下記写真:https://www.youtube.com/watch?v=yEtiUm6uOIcより
回答2(参議院調査室より)
→青ヶ島と八丈島を結ぶ船便は小型軽量で、波による船揺れが激しく就航率が低かったそうですが、平成26年1月から新造船の「あおがしま丸」が就航しています。
また、青ヶ島-八丈島間の航路は国土交通省の地域公共交通確保維持改善事業における
離島航路運営費等補助金の補助対象とされており、同事業の事業評価において
「荒天の影響による欠航以外は計画通り運航し、事業は適切に実施された」とありますので、公表資料を拝見する限り何らかのメリットを享受するため運休することはなかったように思われます。なお、最近の就航率は60%台のようです。←
下記資料:平成24年度 東京都離島振興計画 航路整備についてより
平成24年以前において就航率50%ではあまりにも不安定だと思います。島を往来する人々にとっては予定を立てにくく悩ましい状況であろうことは容易に察しがつきます。
下記資料:平成24年度 東京都離島振興計画 航路整備についてより
平成24年度の整備計画では防波堤を築くというよりも船舶を新しいものに更新するという発想でした。
航路整備に関しては2隻の船舶を大型化し1隻に集約することで航路の維持存続をしています。船舶の大型化によって波浪に対して強くなり就航率も上がると目論んだようです。
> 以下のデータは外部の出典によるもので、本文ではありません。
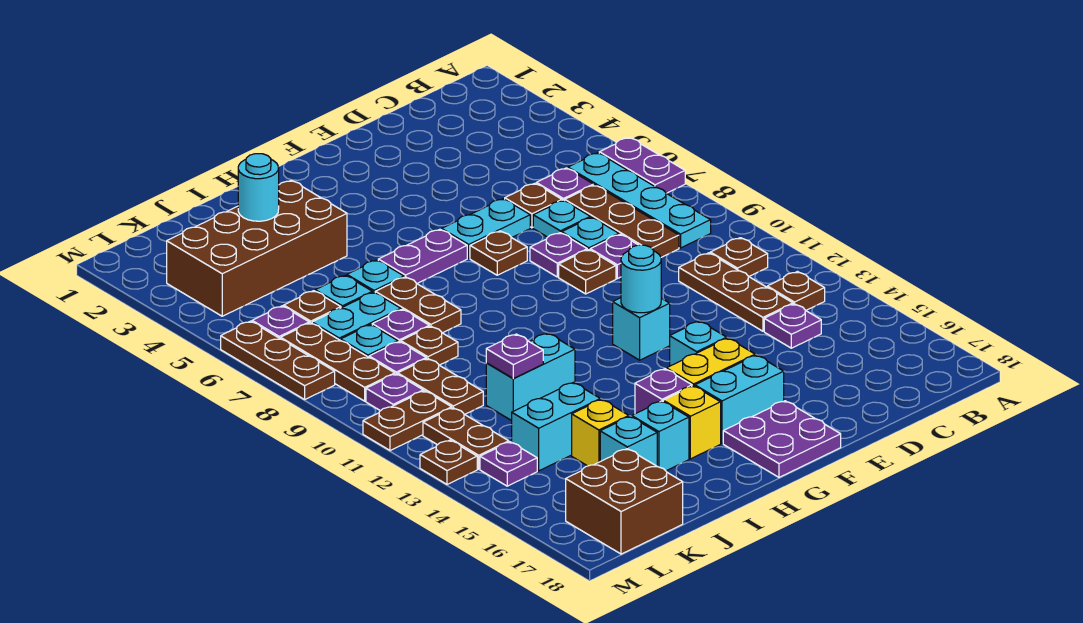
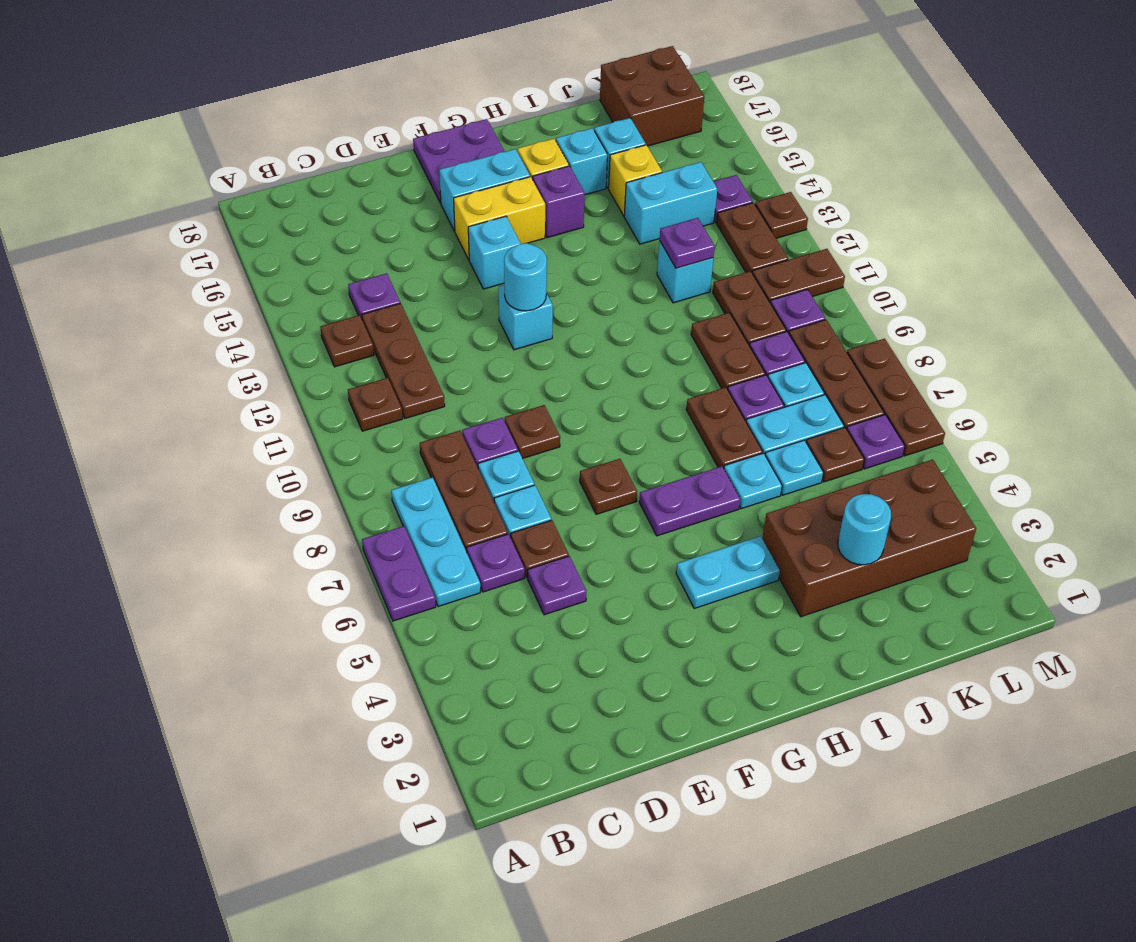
cyan 1x4 plate [568,153,711,248] -> cyan 1x3 plate [391,477,480,606]
cyan 1x2 plate [442,199,530,258] -> cyan 1x2 plate moved to [676,536,780,608]
purple 1x1 plate [530,233,587,277] -> purple 1x1 plate moved to [528,556,586,615]
cyan 1x2 brick [486,333,575,421] -> cyan 1x1 brick [657,241,714,303]
brown 1x1 plate [401,326,458,365] -> brown 1x2 plate [691,313,765,389]

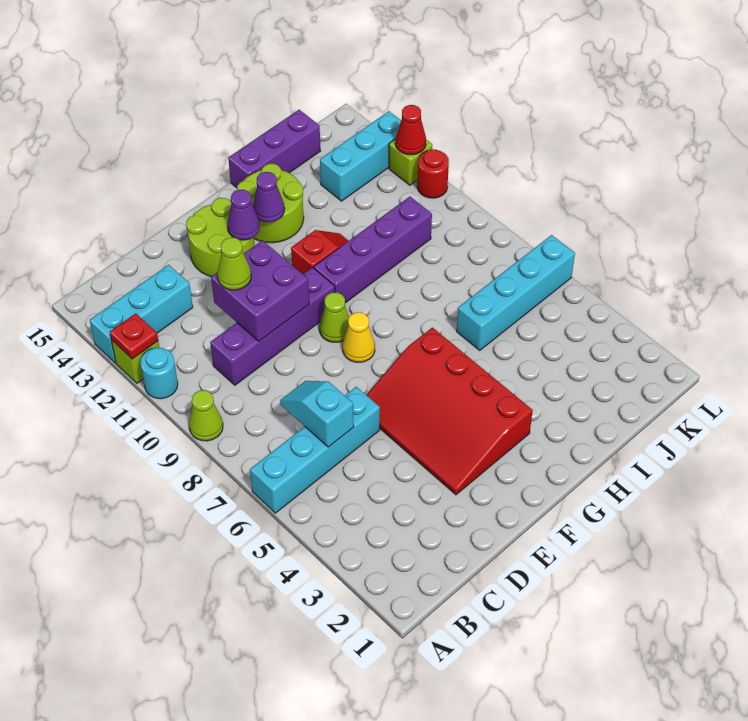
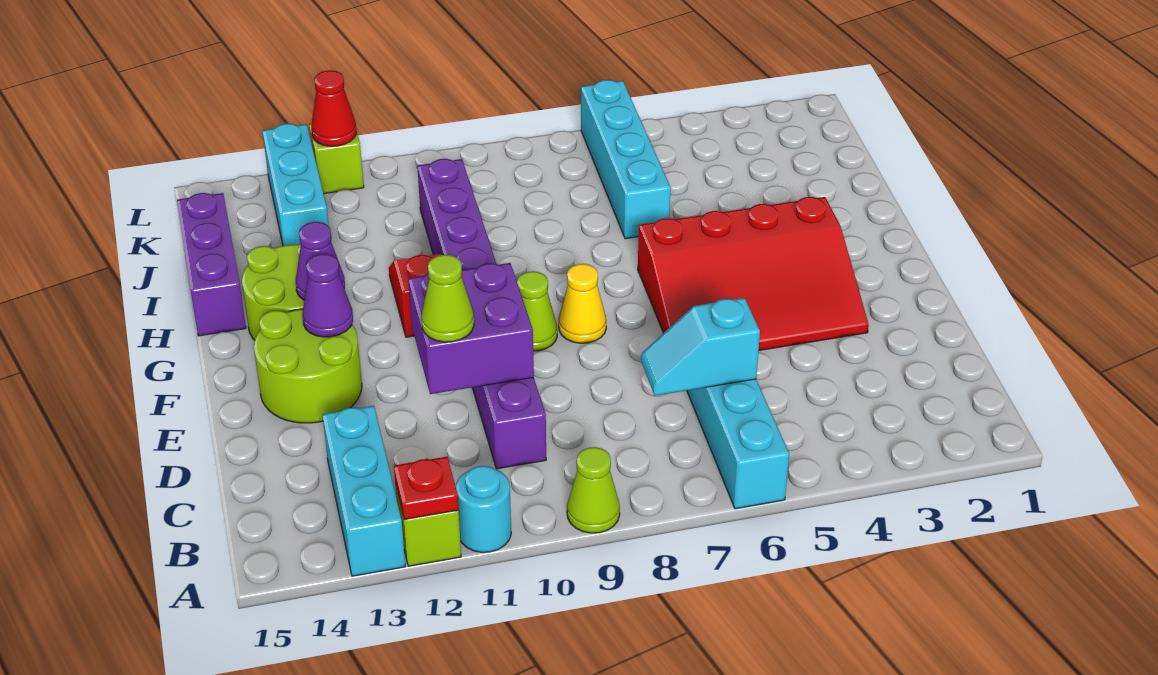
red 1x1 round brick [417,149,449,198] -> none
2014年にそれまでより大型化した船舶のあおがしま丸が就航しました。船舶を大型化することで就航率を50%から大幅に向上することを期待していたようですが結果は60%程度の就航率にとどまっています。青ヶ島港は風浪や潮流の影響を強く受けていることがその一因となっているようです。
更なる取り組みとして国土交通省の社会資本整備総合交付金を利用して令和2年度から令和6年度にかけて青ヶ島港の防波工事と突堤の延長工事、防波堤の改良工事が着手されていることから4年後の工事完了時には大幅に就航率が改善されていることを願っております。
下記資料:東京都八丈支所令和元年事業概要より
地方港湾インフラ工事等の予算確保が厳しい昨今の国費の状況において青ヶ島港の予算措置は本年において執行されるものであることから東京都と国の社会インフラ投資は着実に行われていると思われます。それによって近い将来にもたらされる成果は島民の生活と産業活動に不可欠な交通の利便性の向上に寄与することと思います。
現状は船の利用者にとって満足が得られる就航率ではありませんが、運行会社にとって何らかのメリットのある欠航ではないことが確認できたと思います。定期航路の航行を維持する運行会社にとって収益の差損は離島航路運営費等補助金によって補われることから収益を理由に運航率が下がるようなことはないと考えます。
令和6年に至るまでの港湾整備に関わる工事によって就航率を68%まで高めるという目標設定がありますのでその成果と効果を期待したいと思います。